WHAT THIS TASK INVOLVES
In the listing below, repeat exactly every line from the first through the line containing "Schreibtisch setzt, ein", with nothing else.

*** Begin section ***

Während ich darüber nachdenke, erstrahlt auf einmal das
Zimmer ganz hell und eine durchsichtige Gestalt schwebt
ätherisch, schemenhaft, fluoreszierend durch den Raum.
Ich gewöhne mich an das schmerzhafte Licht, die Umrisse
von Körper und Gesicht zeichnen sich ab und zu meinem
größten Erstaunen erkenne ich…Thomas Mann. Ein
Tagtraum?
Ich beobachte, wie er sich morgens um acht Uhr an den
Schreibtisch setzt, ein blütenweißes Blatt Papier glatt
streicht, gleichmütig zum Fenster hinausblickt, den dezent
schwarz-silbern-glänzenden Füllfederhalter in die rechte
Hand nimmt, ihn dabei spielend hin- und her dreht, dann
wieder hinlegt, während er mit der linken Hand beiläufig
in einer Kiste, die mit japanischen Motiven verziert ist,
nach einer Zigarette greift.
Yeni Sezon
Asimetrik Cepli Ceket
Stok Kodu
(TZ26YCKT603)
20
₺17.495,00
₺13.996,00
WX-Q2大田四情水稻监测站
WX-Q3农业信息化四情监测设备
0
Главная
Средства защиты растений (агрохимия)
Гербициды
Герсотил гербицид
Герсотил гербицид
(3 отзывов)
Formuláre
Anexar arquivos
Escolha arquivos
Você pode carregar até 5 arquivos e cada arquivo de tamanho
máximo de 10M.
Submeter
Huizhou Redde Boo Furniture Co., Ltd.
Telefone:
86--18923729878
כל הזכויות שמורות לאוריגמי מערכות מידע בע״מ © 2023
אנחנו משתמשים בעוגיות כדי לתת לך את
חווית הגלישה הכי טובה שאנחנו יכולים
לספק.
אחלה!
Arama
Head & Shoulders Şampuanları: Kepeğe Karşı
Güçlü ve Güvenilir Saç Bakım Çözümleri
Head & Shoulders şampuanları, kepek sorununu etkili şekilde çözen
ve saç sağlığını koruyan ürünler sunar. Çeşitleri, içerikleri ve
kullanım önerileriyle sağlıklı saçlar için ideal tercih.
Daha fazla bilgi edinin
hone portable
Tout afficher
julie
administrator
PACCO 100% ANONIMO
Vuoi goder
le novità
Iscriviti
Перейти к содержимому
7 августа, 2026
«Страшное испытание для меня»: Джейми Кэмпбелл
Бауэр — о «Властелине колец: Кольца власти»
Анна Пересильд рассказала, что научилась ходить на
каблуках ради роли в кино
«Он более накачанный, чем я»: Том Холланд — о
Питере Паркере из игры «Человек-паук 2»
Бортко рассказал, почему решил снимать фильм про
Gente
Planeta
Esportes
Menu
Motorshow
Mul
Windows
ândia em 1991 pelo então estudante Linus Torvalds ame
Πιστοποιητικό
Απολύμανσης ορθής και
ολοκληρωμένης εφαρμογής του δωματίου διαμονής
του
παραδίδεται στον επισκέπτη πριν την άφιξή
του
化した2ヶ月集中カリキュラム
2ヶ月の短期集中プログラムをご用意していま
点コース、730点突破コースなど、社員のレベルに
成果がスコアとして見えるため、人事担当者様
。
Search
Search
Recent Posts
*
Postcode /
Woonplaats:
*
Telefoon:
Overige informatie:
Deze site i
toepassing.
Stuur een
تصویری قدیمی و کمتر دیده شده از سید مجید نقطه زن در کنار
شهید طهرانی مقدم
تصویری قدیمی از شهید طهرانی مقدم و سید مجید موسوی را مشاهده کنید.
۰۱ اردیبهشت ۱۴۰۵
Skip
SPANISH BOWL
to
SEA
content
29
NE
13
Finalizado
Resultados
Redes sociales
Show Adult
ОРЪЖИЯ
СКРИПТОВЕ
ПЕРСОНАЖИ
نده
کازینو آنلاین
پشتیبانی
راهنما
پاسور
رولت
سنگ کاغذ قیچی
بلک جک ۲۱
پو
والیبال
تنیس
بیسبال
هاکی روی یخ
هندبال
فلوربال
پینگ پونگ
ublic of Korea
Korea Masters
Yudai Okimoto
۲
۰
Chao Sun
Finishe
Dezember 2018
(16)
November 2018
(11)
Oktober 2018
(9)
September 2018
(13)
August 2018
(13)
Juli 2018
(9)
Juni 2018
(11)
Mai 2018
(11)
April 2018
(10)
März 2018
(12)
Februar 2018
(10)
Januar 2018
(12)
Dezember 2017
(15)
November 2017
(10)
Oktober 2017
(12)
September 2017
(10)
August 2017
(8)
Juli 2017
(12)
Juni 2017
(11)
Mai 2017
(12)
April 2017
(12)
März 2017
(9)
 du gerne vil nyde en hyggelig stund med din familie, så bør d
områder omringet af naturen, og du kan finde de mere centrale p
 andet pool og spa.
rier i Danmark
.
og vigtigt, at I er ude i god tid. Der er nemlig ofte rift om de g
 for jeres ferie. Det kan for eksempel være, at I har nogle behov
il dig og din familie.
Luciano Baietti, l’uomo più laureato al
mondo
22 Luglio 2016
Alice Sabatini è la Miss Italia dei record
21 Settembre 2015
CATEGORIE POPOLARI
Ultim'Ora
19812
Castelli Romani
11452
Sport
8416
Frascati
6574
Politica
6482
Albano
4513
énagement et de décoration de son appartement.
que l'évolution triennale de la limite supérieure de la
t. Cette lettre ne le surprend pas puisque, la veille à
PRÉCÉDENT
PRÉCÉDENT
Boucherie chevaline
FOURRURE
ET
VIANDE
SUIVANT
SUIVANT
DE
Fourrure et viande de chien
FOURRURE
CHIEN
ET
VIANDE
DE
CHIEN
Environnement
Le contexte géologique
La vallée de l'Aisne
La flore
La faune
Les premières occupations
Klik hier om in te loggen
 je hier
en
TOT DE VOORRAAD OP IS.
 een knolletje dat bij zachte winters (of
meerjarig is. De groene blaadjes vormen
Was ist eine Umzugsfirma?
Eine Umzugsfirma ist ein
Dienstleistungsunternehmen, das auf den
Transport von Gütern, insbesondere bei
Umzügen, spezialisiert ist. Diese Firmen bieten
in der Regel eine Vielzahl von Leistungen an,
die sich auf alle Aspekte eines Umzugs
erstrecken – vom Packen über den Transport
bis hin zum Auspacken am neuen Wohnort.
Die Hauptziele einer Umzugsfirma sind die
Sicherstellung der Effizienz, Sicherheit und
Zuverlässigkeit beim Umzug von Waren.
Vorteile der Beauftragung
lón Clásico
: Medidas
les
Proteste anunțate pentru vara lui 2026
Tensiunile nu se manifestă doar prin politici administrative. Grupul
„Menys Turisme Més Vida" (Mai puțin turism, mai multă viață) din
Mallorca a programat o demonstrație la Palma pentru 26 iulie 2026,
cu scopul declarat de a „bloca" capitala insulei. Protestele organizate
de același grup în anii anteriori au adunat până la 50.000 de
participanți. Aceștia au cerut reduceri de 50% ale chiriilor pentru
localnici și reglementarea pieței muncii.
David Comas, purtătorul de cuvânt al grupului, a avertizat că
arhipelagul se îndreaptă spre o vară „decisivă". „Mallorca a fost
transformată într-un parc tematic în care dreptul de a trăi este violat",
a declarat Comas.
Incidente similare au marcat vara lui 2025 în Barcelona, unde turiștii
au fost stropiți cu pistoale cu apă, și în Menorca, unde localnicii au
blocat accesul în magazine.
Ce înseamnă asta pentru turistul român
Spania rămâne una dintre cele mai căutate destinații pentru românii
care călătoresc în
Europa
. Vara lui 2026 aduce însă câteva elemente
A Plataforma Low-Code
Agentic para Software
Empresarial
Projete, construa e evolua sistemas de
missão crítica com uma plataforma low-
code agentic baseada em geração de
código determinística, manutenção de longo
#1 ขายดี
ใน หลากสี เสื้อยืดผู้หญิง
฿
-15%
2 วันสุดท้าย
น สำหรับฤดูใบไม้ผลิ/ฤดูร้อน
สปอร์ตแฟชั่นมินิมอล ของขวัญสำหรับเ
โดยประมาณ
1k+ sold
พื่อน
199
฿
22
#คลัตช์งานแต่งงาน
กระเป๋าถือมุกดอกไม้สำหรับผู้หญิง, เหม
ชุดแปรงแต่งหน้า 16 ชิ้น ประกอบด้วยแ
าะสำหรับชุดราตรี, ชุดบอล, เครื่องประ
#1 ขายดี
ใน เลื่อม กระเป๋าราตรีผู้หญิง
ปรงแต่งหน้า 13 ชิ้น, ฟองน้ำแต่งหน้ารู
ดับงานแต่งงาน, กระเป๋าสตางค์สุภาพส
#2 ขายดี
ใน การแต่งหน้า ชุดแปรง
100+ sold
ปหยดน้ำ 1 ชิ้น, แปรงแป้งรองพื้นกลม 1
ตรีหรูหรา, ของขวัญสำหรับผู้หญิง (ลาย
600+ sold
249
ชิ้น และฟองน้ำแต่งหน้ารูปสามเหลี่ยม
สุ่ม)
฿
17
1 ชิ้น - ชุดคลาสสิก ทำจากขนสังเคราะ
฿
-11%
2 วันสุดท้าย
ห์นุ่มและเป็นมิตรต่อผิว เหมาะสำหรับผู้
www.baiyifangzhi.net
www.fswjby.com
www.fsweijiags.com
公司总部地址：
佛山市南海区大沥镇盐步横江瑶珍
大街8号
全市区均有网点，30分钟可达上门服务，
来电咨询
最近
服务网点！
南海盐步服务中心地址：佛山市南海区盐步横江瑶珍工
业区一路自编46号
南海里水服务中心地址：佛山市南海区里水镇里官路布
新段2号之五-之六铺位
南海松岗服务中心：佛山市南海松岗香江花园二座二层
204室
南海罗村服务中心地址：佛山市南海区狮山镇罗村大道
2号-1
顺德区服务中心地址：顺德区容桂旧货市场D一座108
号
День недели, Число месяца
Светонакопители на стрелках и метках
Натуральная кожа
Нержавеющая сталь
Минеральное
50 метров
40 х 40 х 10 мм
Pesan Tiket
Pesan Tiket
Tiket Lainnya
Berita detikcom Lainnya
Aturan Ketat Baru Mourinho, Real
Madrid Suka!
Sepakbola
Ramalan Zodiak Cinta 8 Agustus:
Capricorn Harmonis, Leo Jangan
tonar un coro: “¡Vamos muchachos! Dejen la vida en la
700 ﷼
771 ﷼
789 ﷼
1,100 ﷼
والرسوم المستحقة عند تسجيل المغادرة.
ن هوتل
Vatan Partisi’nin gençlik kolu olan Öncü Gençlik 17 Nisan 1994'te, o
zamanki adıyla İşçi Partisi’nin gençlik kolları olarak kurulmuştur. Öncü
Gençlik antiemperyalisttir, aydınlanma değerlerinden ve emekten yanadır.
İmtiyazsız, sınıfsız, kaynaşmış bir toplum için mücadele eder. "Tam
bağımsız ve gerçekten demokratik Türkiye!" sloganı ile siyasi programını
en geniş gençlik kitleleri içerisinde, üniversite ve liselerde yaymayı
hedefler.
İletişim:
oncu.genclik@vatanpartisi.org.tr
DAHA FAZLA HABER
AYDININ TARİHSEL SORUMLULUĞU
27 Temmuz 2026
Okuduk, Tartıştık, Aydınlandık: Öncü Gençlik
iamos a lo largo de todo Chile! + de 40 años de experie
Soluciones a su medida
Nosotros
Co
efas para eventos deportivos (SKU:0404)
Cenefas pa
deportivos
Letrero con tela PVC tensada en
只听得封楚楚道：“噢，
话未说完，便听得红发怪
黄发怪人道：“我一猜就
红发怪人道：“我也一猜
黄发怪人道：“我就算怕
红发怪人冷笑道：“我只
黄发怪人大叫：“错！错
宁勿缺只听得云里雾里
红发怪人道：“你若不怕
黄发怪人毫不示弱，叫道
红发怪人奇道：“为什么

*** End section ***

ANSWER FOR THIS EXERCISE
Während ich darüber nachdenke, erstrahlt auf einmal das
Zimmer ganz hell und eine durchsichtige Gestalt schwebt
ätherisch, schemenhaft, fluoreszierend durch den Raum.
Ich gewöhne mich an das schmerzhafte Licht, die Umrisse
von Körper und Gesicht zeichnen sich ab und zu meinem
größten Erstaunen erkenne ich…Thomas Mann. Ein
Tagtraum?
Ich beobachte, wie er sich morgens um acht Uhr an den
Schreibtisch setzt, ein blütenweißes Blatt Papier glatt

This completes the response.